Similarly, his takes on Lefty Frizell’s ‘I Never Go Around Mirrors’ and William Bell’s ‘You Don’t Miss Your Water (Until Your Well Runs Dry)’ emphasise their bluesy roots, while his makeover of ‘80s synthpop ballad ‘The Promise’ gets a bonafide Earth Wind and Fire saxophone solo.

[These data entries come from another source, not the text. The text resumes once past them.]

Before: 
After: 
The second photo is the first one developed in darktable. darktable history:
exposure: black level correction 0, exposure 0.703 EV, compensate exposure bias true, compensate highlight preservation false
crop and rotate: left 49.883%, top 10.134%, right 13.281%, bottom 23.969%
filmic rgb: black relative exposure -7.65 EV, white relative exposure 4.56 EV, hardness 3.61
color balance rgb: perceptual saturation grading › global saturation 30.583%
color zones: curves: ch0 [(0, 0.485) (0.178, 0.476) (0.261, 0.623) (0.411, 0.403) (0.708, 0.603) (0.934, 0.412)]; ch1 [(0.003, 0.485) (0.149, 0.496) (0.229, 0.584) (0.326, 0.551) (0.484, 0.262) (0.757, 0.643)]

The diversity continues during the show’s final 45 minutes as Simpson and the band run through his ambitious latest album, ‘A Sailor’s Guide To Earth’, from start to finish. A song cycle penned as a sailor’s letter home to a family left behind, it explores all the music he loves. So ‘Welcome To Earth’ fuses relaxed slide guitar and piano with a brass trio working overtime. The Bill Withers-flavoured ‘Keep It Between The Lines’ features an extended back-and-forth between organ and trombone. Nirvana’s ‘In Bloom’ is totally reimagined as a tender ballad anchored by his restrained baritone. And fiery album closer ‘Call To Arms’ is the perfect finale tonight, a cutting appraisal of the modern world, culminating in a full-blown musical frenzy of stabbing trumpets, wailing guitars, and organ blasts.

As Simpson himself said earlier in the evening: “This is a long way from The Slaughtered Lamb.”